Wenn die Libelle abhebt

Auf dem Tisch liegt jetzt eine «Libelle». Der Typ gilt als einfach zu machenden Flieger. In Windeseile faltet er das Blatt Papier zu einem Fluggerät. «Er sieht einfach aus, hat aber trotzdem seine Ansprüche.» 

Sobald er sich konzentriert, lässt Gerber ein sonores Brummen hören. Mit dem Flieger in der Hand verlässt er das Hotel und geht ein paar Meter weiter an einen Hang. Mit hoch ausgerecktem Arm hebt Berger die Libelle in die Luft.
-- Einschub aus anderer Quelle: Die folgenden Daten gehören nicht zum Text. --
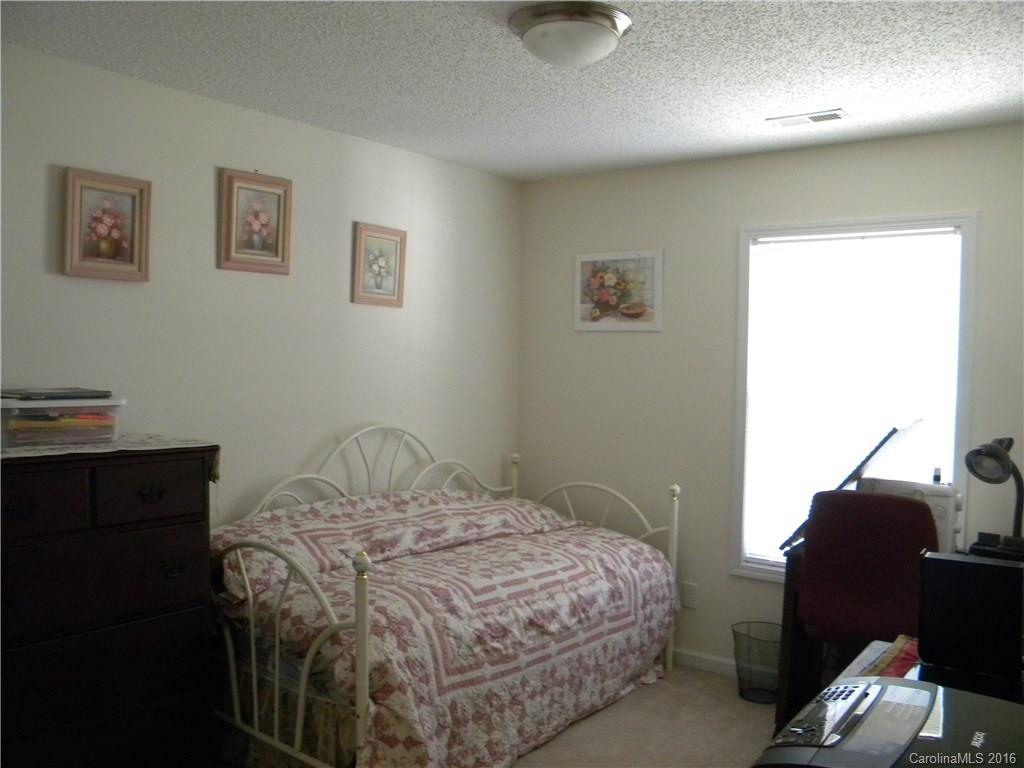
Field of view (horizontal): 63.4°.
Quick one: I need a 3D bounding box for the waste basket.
[{"bbox_3d":[1.090,1.207,3.590,0.260,0.300,0.260,2,2,38],"label":"waste basket"}]

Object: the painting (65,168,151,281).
[{"bbox_3d":[-1.331,-0.523,2.735,0.030,0.345,0.290,2,2,38],"label":"painting"}]

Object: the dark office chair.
[{"bbox_3d":[1.338,0.940,3.013,0.520,1.000,0.570,2,2,38],"label":"dark office chair"}]

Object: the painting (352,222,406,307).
[{"bbox_3d":[-0.592,-0.531,3.709,0.030,0.352,0.308,2,2,38],"label":"painting"}]

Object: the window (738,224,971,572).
[{"bbox_3d":[1.409,0.099,3.490,0.950,1.560,0.090,2,2,38],"label":"window"}]

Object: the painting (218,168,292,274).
[{"bbox_3d":[-0.988,-0.618,3.190,0.035,0.370,0.315,2,2,38],"label":"painting"}]

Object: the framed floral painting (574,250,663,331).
[{"bbox_3d":[0.537,-0.465,4.163,0.500,0.400,0.020,2,2,38],"label":"framed floral painting"}]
Sein Blick folgt den Wolken am Himmel, während er reglos verharrt, das Papierflugzeug in der Hand, bereit zum Abheben. Erneut entweicht Gerber dieses Brummen. In den manchmal langen Minuten, in denen er auf die richtigen Windbedingungen wartet, hält er Zwiesprache mit Gott. So formuliert er es selbst. 

Er sei zwar anthroposophisch aufgewachsen, aber Mitglied der reformierten Kirche. Das Buch «Gespräche mit Gott» von Neale Donald Walsch hat ihn tief inspiriert. «Dort geht es um einen Gott, der bedingungslos liebt, und das sollten wir Menschen auch miteinander tun.» Doch oft sei es anders: «Wir leben auf der Welt, in der alles auf Bedingungen aufgebaut ist.» Nach dem Tod dann «gehen wir zurück dorthin, wo alles ohne Bedingungen ist: in den Himmel», sagt er.
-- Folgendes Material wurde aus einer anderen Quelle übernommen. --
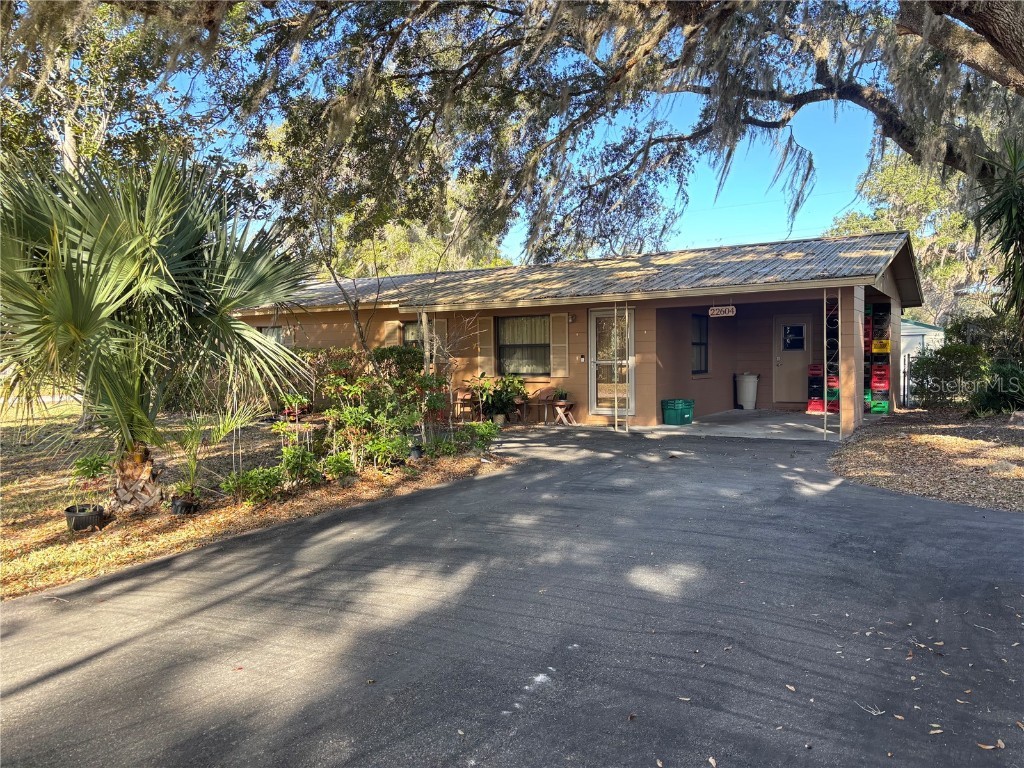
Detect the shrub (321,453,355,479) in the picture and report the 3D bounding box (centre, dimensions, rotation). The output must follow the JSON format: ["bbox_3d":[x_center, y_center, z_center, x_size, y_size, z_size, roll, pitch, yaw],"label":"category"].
[{"bbox_3d":[-2.115,0.989,9.365,0.415,0.290,0.380,-1,2,-13],"label":"shrub"}]

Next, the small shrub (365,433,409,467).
[{"bbox_3d":[-1.644,0.862,10.055,0.551,0.435,0.500,-1,2,-9],"label":"small shrub"}]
Und dann: zack! Gerber lässt die Libelle los. «Raus, raus, ja schön», ruft er ihr hinterher. Erste Schaulustige haben sich auch schon eingefunden. Immer, wenn sie fragen, ob er ihnen zeigen könne, wie das gehe, sagt er verschmitzt: «Sie können mein Buch kaufen, da steht alles drin.»